--- start PASSAGE ---
This is the mail archive of the gcc-patches@gcc.gnu.org mailing list for the GCC project.


Index Nav: [Date Index] [Subject Index] [Author Index] [Thread Index]
Message Nav: [Date Prev] [Date Next] [Thread Prev] [Thread Next]
Other format: [Raw text]

[PATCH, SH] Improve builtin strnlen for small lengths


Hello,

This patch unrolls string compare for length < 8 and residual bytes
after the word at a time loops (with cmp/str), using base+offset
addressing mode.
It also allows the builtin to be inlined for non-constant lengths.

No new regressions. Upgraded test case to handle former case.

OK for trunk ?

thanks






2014-01-09  Christian Bruel  <christian.bruel@st.com>

	* gcc/config/sh/sh-mem.cc (sh_expand_cmpnstr): Unroll small sizes and
	  optimized non constant lengths.

2014-01-09  Christian Bruel  <christian.bruel@st.com>

	* gcc.target/sh/cmpstrn.c: New case.

Index: gcc/config/sh/sh-mem.cc
===================================================================
--- gcc/config/sh/sh-mem.cc	(revision 206385)
--- end PASSAGE ---
--- start GIVEN INFORMATION ---
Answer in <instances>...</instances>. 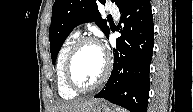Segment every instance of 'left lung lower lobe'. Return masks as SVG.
Listing matches in <instances>:
<instances>
[{"label":"left lung lower lobe","instance_id":"1","mask_svg":"<svg viewBox=\"0 0 193 112\" xmlns=\"http://www.w3.org/2000/svg\"><path fill=\"white\" fill-rule=\"evenodd\" d=\"M120 14L123 26L113 49V70L95 98H104L131 112H146L154 45L150 0H130Z\"/></svg>","mask_w":193,"mask_h":112}]
</instances>
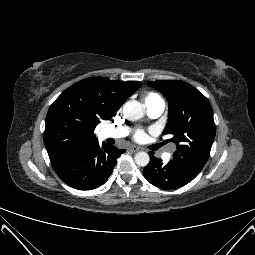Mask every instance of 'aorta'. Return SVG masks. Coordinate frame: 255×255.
Segmentation results:
<instances>
[{"instance_id":"obj_1","label":"aorta","mask_w":255,"mask_h":255,"mask_svg":"<svg viewBox=\"0 0 255 255\" xmlns=\"http://www.w3.org/2000/svg\"><path fill=\"white\" fill-rule=\"evenodd\" d=\"M123 113L128 120L137 121L144 116L145 110L141 103L131 100L124 105ZM134 160L138 166L145 167L149 164L150 157L148 153L140 151L135 154Z\"/></svg>"}]
</instances>
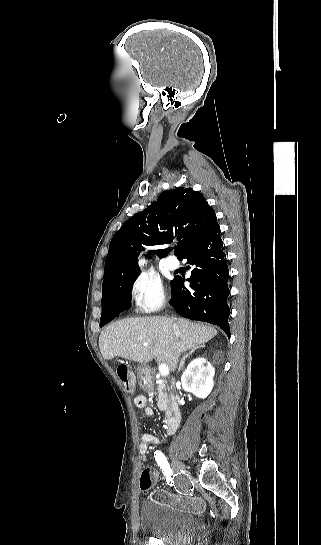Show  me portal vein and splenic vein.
<instances>
[{"label":"portal vein and splenic vein","instance_id":"1","mask_svg":"<svg viewBox=\"0 0 321 545\" xmlns=\"http://www.w3.org/2000/svg\"><path fill=\"white\" fill-rule=\"evenodd\" d=\"M147 345L148 343H144V347H147ZM159 373L161 377H167V375H169V369L167 365H164V363H161V365H159Z\"/></svg>","mask_w":321,"mask_h":545}]
</instances>
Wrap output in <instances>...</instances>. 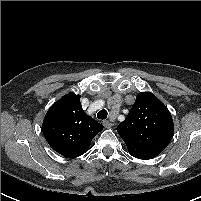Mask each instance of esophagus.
I'll return each mask as SVG.
<instances>
[{"instance_id": "esophagus-1", "label": "esophagus", "mask_w": 201, "mask_h": 201, "mask_svg": "<svg viewBox=\"0 0 201 201\" xmlns=\"http://www.w3.org/2000/svg\"><path fill=\"white\" fill-rule=\"evenodd\" d=\"M103 125L105 128H111L113 124L108 120H104Z\"/></svg>"}]
</instances>
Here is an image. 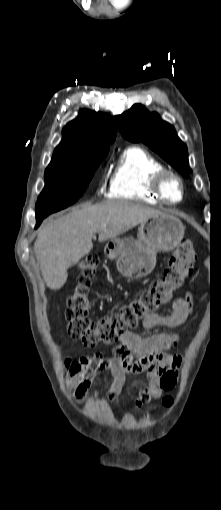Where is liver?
<instances>
[{"instance_id": "1", "label": "liver", "mask_w": 221, "mask_h": 510, "mask_svg": "<svg viewBox=\"0 0 221 510\" xmlns=\"http://www.w3.org/2000/svg\"><path fill=\"white\" fill-rule=\"evenodd\" d=\"M161 212L123 200L83 205L51 220L38 232L34 253L46 286L59 290L65 284L67 269L76 265L99 242L116 238Z\"/></svg>"}]
</instances>
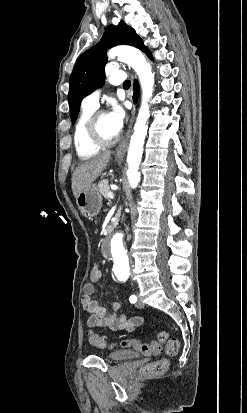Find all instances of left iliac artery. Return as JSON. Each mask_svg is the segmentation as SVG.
Listing matches in <instances>:
<instances>
[{"mask_svg":"<svg viewBox=\"0 0 247 413\" xmlns=\"http://www.w3.org/2000/svg\"><path fill=\"white\" fill-rule=\"evenodd\" d=\"M129 301L131 303H135L137 301V297L135 295H131L130 298H129Z\"/></svg>","mask_w":247,"mask_h":413,"instance_id":"44dca946","label":"left iliac artery"}]
</instances>
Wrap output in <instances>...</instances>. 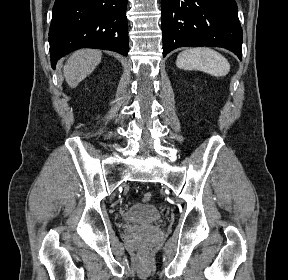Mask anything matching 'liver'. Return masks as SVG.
<instances>
[{"instance_id": "6515ba94", "label": "liver", "mask_w": 288, "mask_h": 280, "mask_svg": "<svg viewBox=\"0 0 288 280\" xmlns=\"http://www.w3.org/2000/svg\"><path fill=\"white\" fill-rule=\"evenodd\" d=\"M101 51L93 49L80 50L71 55L64 66V76L71 88L90 75L101 61Z\"/></svg>"}]
</instances>
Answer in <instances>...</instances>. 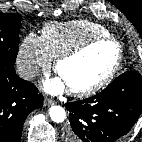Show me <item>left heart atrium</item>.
<instances>
[{
	"label": "left heart atrium",
	"instance_id": "obj_1",
	"mask_svg": "<svg viewBox=\"0 0 142 142\" xmlns=\"http://www.w3.org/2000/svg\"><path fill=\"white\" fill-rule=\"evenodd\" d=\"M44 88L47 92L52 94L62 93L68 89L66 83L60 76L46 81L44 83Z\"/></svg>",
	"mask_w": 142,
	"mask_h": 142
}]
</instances>
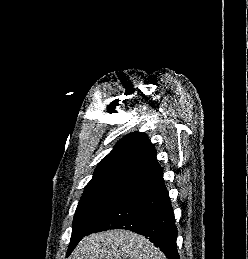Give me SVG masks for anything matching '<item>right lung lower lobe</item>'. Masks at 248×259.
Returning a JSON list of instances; mask_svg holds the SVG:
<instances>
[{
    "label": "right lung lower lobe",
    "mask_w": 248,
    "mask_h": 259,
    "mask_svg": "<svg viewBox=\"0 0 248 259\" xmlns=\"http://www.w3.org/2000/svg\"><path fill=\"white\" fill-rule=\"evenodd\" d=\"M109 229L130 230L148 237L168 259H179L177 228L162 170L133 184L87 235Z\"/></svg>",
    "instance_id": "1"
}]
</instances>
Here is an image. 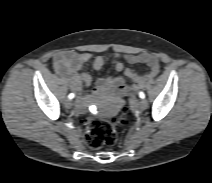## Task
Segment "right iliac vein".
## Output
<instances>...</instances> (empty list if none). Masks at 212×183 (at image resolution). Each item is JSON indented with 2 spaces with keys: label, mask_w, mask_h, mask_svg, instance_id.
Instances as JSON below:
<instances>
[{
  "label": "right iliac vein",
  "mask_w": 212,
  "mask_h": 183,
  "mask_svg": "<svg viewBox=\"0 0 212 183\" xmlns=\"http://www.w3.org/2000/svg\"><path fill=\"white\" fill-rule=\"evenodd\" d=\"M72 105H73V102H72L71 99H66V100H65V106H66L67 108H71Z\"/></svg>",
  "instance_id": "63e3f726"
}]
</instances>
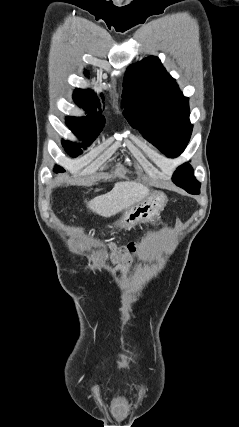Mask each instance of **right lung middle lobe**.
I'll return each mask as SVG.
<instances>
[{"mask_svg": "<svg viewBox=\"0 0 239 427\" xmlns=\"http://www.w3.org/2000/svg\"><path fill=\"white\" fill-rule=\"evenodd\" d=\"M105 118L103 116H90L86 117H67L66 124L72 132L84 141L82 147H86L90 142H93L100 131L103 129ZM63 146L67 153L73 157L82 153L81 146L69 141H64ZM56 172L64 171L63 168L58 166L55 168Z\"/></svg>", "mask_w": 239, "mask_h": 427, "instance_id": "dd1d6c3e", "label": "right lung middle lobe"}]
</instances>
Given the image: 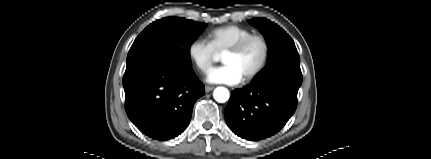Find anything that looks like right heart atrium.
Returning <instances> with one entry per match:
<instances>
[{"label": "right heart atrium", "instance_id": "right-heart-atrium-1", "mask_svg": "<svg viewBox=\"0 0 431 159\" xmlns=\"http://www.w3.org/2000/svg\"><path fill=\"white\" fill-rule=\"evenodd\" d=\"M187 54L190 61L202 73L209 71L217 55L211 43L200 37L189 43Z\"/></svg>", "mask_w": 431, "mask_h": 159}]
</instances>
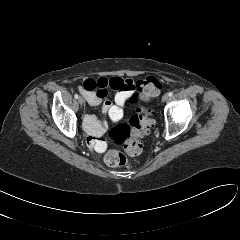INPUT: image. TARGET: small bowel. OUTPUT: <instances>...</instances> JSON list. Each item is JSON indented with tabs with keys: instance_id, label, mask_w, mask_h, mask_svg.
Masks as SVG:
<instances>
[{
	"instance_id": "c3829d8e",
	"label": "small bowel",
	"mask_w": 240,
	"mask_h": 240,
	"mask_svg": "<svg viewBox=\"0 0 240 240\" xmlns=\"http://www.w3.org/2000/svg\"><path fill=\"white\" fill-rule=\"evenodd\" d=\"M134 81L120 77L97 79L88 78L78 87L79 92L91 106L102 104V111L106 117L99 120L93 115H86L84 128L90 135V143L95 142V137L102 134L108 125V120L119 121L123 116L124 104L135 93ZM108 90L114 91V104L108 99Z\"/></svg>"
}]
</instances>
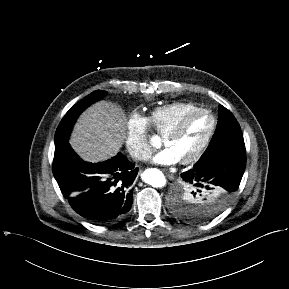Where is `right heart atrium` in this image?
<instances>
[{"mask_svg": "<svg viewBox=\"0 0 289 289\" xmlns=\"http://www.w3.org/2000/svg\"><path fill=\"white\" fill-rule=\"evenodd\" d=\"M125 145L135 160H145L152 152L150 140V121L138 112H132L125 124Z\"/></svg>", "mask_w": 289, "mask_h": 289, "instance_id": "right-heart-atrium-1", "label": "right heart atrium"}]
</instances>
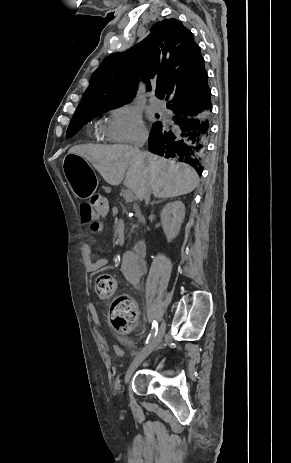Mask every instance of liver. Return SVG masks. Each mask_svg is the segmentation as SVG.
<instances>
[{
  "mask_svg": "<svg viewBox=\"0 0 291 463\" xmlns=\"http://www.w3.org/2000/svg\"><path fill=\"white\" fill-rule=\"evenodd\" d=\"M69 154L93 164L110 185L123 184L143 199L148 186L158 198H172L192 192L199 183L196 171L184 163H175L150 152H135L129 145H77Z\"/></svg>",
  "mask_w": 291,
  "mask_h": 463,
  "instance_id": "liver-1",
  "label": "liver"
}]
</instances>
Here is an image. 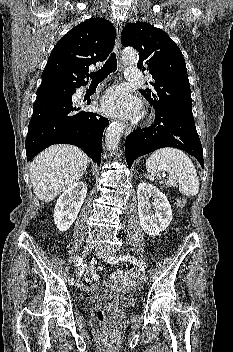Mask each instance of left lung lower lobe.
<instances>
[{"label": "left lung lower lobe", "mask_w": 233, "mask_h": 352, "mask_svg": "<svg viewBox=\"0 0 233 352\" xmlns=\"http://www.w3.org/2000/svg\"><path fill=\"white\" fill-rule=\"evenodd\" d=\"M154 124L131 132L125 141L128 167L142 155L162 147H174L194 156L204 167L203 149L193 118L155 109Z\"/></svg>", "instance_id": "1"}]
</instances>
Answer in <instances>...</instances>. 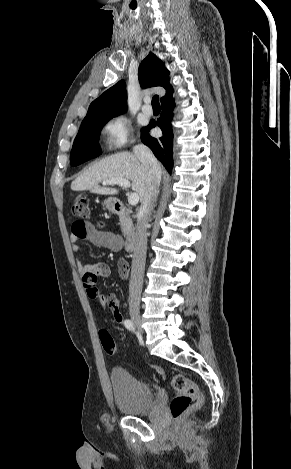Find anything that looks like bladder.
I'll list each match as a JSON object with an SVG mask.
<instances>
[{
	"label": "bladder",
	"mask_w": 291,
	"mask_h": 469,
	"mask_svg": "<svg viewBox=\"0 0 291 469\" xmlns=\"http://www.w3.org/2000/svg\"><path fill=\"white\" fill-rule=\"evenodd\" d=\"M110 382L117 409L125 415H139L153 406L154 393L150 385L134 377L126 369L115 367Z\"/></svg>",
	"instance_id": "1"
}]
</instances>
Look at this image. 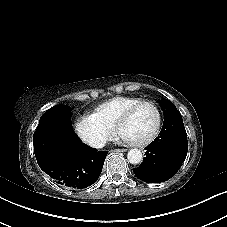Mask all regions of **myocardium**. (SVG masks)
<instances>
[{
	"label": "myocardium",
	"instance_id": "f54148a6",
	"mask_svg": "<svg viewBox=\"0 0 227 227\" xmlns=\"http://www.w3.org/2000/svg\"><path fill=\"white\" fill-rule=\"evenodd\" d=\"M144 106L150 107L153 110L154 117H155L154 126H153L151 132L143 138L144 141L150 142L157 136V134L159 132V128H160V113H159L157 106L153 102L141 101V102L137 103L136 105H134L128 111V113L123 117V119L121 120V122L118 126V129L132 132L131 126H132L133 116L138 109H140L141 107H144Z\"/></svg>",
	"mask_w": 227,
	"mask_h": 227
}]
</instances>
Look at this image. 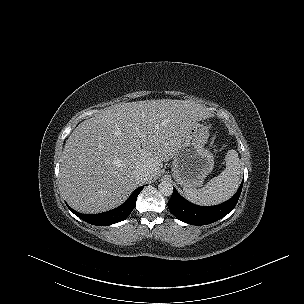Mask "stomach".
<instances>
[{
	"label": "stomach",
	"mask_w": 304,
	"mask_h": 304,
	"mask_svg": "<svg viewBox=\"0 0 304 304\" xmlns=\"http://www.w3.org/2000/svg\"><path fill=\"white\" fill-rule=\"evenodd\" d=\"M208 138L209 127L195 123L189 130L185 143L174 156L172 175L181 187L195 189L201 186L213 170L214 157L205 148Z\"/></svg>",
	"instance_id": "obj_1"
}]
</instances>
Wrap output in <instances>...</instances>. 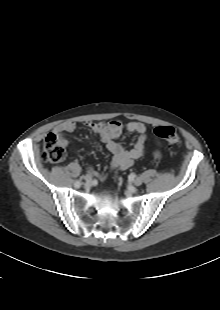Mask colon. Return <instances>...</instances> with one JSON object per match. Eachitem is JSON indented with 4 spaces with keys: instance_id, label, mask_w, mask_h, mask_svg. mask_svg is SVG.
Returning a JSON list of instances; mask_svg holds the SVG:
<instances>
[{
    "instance_id": "obj_1",
    "label": "colon",
    "mask_w": 220,
    "mask_h": 310,
    "mask_svg": "<svg viewBox=\"0 0 220 310\" xmlns=\"http://www.w3.org/2000/svg\"><path fill=\"white\" fill-rule=\"evenodd\" d=\"M154 135L170 144H178L181 141L179 133L171 126H158L154 129ZM44 159L51 163H58L65 159L66 151L61 138L55 133H49L44 140Z\"/></svg>"
}]
</instances>
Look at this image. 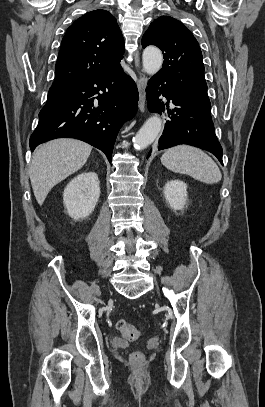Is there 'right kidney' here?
<instances>
[{"label":"right kidney","instance_id":"ca27d5eb","mask_svg":"<svg viewBox=\"0 0 265 407\" xmlns=\"http://www.w3.org/2000/svg\"><path fill=\"white\" fill-rule=\"evenodd\" d=\"M100 197L98 176L95 172H83L72 179L63 192V203L68 215L74 220L89 216Z\"/></svg>","mask_w":265,"mask_h":407}]
</instances>
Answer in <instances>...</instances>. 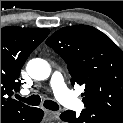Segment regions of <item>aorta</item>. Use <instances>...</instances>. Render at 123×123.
Segmentation results:
<instances>
[{
    "label": "aorta",
    "instance_id": "aorta-1",
    "mask_svg": "<svg viewBox=\"0 0 123 123\" xmlns=\"http://www.w3.org/2000/svg\"><path fill=\"white\" fill-rule=\"evenodd\" d=\"M26 70L29 76L35 80H45L51 73L49 63L41 58L31 59L27 63Z\"/></svg>",
    "mask_w": 123,
    "mask_h": 123
}]
</instances>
--- end GIVEN INFORMATION ---
__GIVEN REQUEST__:
Continue the GCC patch message from the line where it stops. The rows are separate material with no link to the GCC patch message.

__WRITTEN RESPONSE__:
+++ gcc/config/sh/sh-mem.cc	(working copy)
@@ -324,7 +324,6 @@ sh_expand_cmpnstr (rtx *operands)
   rtx addr2 = operands[2];
   rtx s1_addr = copy_addr_to_reg (XEXP (addr1, 0));
   rtx s2_addr = copy_addr_to_reg (XEXP (addr2, 0));
-  rtx tmp0 = gen_reg_rtx (SImode);
   rtx tmp1 = gen_reg_rtx (SImode);
   rtx tmp2 = gen_reg_rtx (SImode);
 
@@ -334,98 +333,128 @@ sh_expand_cmpnstr (rtx *operands)
   rtx L_end_loop_byte = gen_label_rtx ();
 
   rtx len = force_reg (SImode, operands[3]);
-  int constp = (CONST_INT_P (operands[3]));
-  int bytes = (constp ? INTVAL (operands[3]) : 0);
-  int witers = bytes / 4;
+  int constp = CONST_INT_P (operands[3]);
 
-  /* We could still loop on a register count. Not found very
-     convincing to optimize yet.  */
-  if (! constp)
-    return false;
+  /* Loop on a register count. */
+  if (constp)
+    {
+      rtx tmp0 = gen_reg_rtx (SImode);
+      rtx tmp3 = gen_reg_rtx (SImode);
+      rtx lenw = gen_reg_rtx (SImode);
 
-  if (witers > 1)
-    {
       rtx L_loop_long = gen_label_rtx ();
       rtx L_end_loop_long = gen_label_rtx ();
-      rtx tmp3 = gen_reg_rtx (SImode);
-      rtx lenw = gen_reg_rtx (SImode);
+      rtx L_small = gen_label_rtx ();
+
       int align = INTVAL (operands[4]);
+      int bytes = INTVAL (operands[3]);
+      int witers = bytes / 4;
 
-      emit_move_insn (tmp0, const0_rtx);
+      if (witers > 1)
+        {
+          addr1 = adjust_automodify_address (addr1, SImode, s1_addr, 0);
+          addr2 = adjust_automodify_address (addr2, SImode, s2_addr, 0);
 
-      if (align < 4)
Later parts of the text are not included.